I sat down with the funny man for the Boston Phoenix.
Long before John Hodgman became universally recognized as the systems-challenged PC in Apple’s ads, he was writing fake trivia for such publications as McSweeney’s and the New York TImes Magazine. Discussing his new book, More Information Than You Require (Dutton), he explains how a former clarinetist-turned-literary agent could become the face of a reviled computer and, possibly, one of the smarter humorists on the planet.
There’s one phase in your first book, The Areas of My Expertise, that I just love: “the made-up truth.”
I wrote that book and I wrote that phrase, but then Stephen Colbert put it so much better, with the word “truthiness.” When he wrote that, my heart both leapt and sank, which caused me to go to the hospital. It’s such a perfect assessment of the new kind of truth that we are all wrestling with – and that I am profiting by.

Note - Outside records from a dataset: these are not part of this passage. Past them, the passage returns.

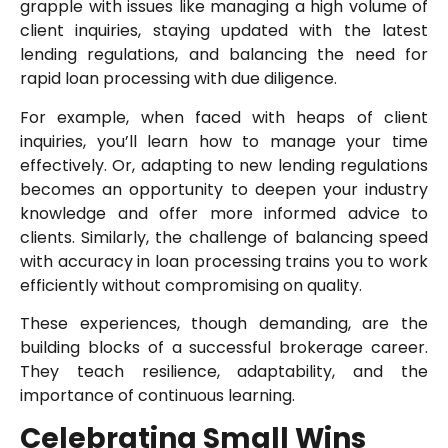
grapple with issues like managing a high volume of
client inquiries, staying updated with the latest
lending regulations, and balancing the need for
rapid loan processing with due diligence.
For example, when faced with heaps of client
inquiries, you’ll learn how to manage your time
effectively. Or, adapting to new lending regulations
becomes an opportunity to deepen your industry
knowledge and offer more informed advice to
clients. Similarly, the challenge of balancing speed
with accuracy in loan processing trains you to work
efficiently without compromising on quality.
These experiences, though demanding, are the
building blocks of a successful brokerage career.
They teach resilience, adaptability, and the
importance of continuous learning.
Celebrating Small Wins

Do we live in particularly funny times?
I think these times are possibly hilarious, but it’s a laugh to keep from crying hilarity. But I don’t know if that’s particularly unusual to these times. There have been difficult times throughout history, and that is why there has been humor. There was a lot of great Black Plague humor, for example. I don’t know if that’s true. If they existed, I’d love to read the transcripts of some Black Plague standup comedy.
I think that right now we live in extremely and refreshingly surprising times. I think what made the previous eight years sort of difficult was that they were no longer funny after a while. Unless you were a supporter of the Bush administration, and there are reasonable people who are, you got used to being told that it is raining when many, many people are urinating on you - and no one really questioning that.